Exercise objective | Each record should be given again exactly, and any picture in it left out.

[Opening Data section]

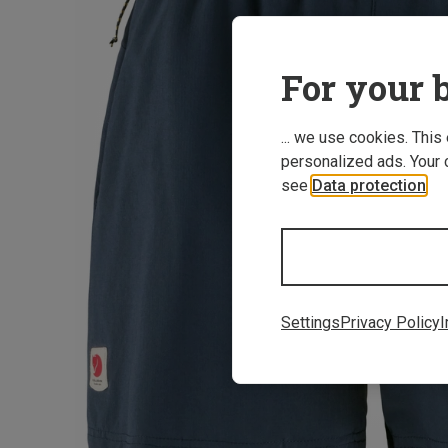
For your b
... we use cookies. This
personalized ads. Your 
see
Data protection
.
Settings
Privacy Policy
I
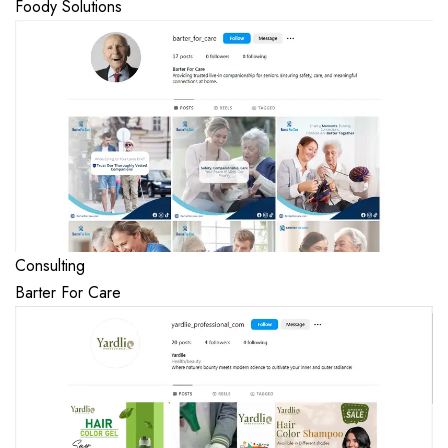
Foody Solutions
Consulting
Barter For Care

[Closing Data section]

Response to this task |
For your b
... we use cookies. This
personalized ads. Your 
see
Data protection
.
Settings
Privacy Policy
I
Foody Solutions
Consulting
Barter For Care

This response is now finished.